Material for the task
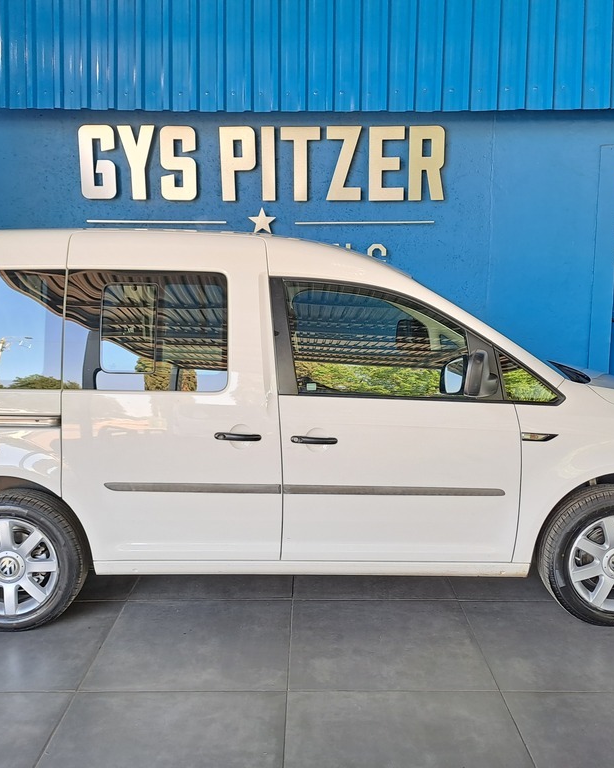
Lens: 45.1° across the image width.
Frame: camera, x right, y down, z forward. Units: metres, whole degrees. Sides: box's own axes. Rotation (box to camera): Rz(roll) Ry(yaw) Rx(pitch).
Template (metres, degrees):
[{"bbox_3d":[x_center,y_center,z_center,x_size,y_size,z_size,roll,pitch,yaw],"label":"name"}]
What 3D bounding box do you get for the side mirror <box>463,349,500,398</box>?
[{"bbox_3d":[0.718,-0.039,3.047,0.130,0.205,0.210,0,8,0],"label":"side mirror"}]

* * *

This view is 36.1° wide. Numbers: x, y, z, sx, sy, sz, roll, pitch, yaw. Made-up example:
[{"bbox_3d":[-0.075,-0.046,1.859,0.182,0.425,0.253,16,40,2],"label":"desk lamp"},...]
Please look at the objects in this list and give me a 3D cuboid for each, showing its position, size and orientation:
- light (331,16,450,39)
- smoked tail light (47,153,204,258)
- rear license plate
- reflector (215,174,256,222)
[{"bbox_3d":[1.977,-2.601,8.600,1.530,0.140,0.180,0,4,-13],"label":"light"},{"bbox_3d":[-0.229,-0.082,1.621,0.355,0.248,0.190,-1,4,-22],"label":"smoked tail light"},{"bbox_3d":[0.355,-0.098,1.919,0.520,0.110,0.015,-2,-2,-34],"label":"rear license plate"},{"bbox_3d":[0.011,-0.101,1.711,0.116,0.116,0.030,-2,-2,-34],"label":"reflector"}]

Description of the task
Recast the lines as a Markdown table with the columns Row and Line, numbering each row and leaving out any blank lines. Begin at the line that has "This view is" and stop after the line that has "- light (331,16,450,39)".

Answer to this problem
| Row | Line |
|---|---|
| 1 | This view is 36.1° wide. Numbers: x, y, z, sx, sy, sz, roll, pitch, yaw. Made-up example: |
| 2 | [{"bbox_3d":[-0.075,-0.046,1.859,0.182,0.425,0.253,16,40,2],"label":"desk lamp"},...] |
| 3 | Please look at the objects in this list and give me a 3D cuboid for each, showing its position, size and orientation: |
| 4 | - light (331,16,450,39) |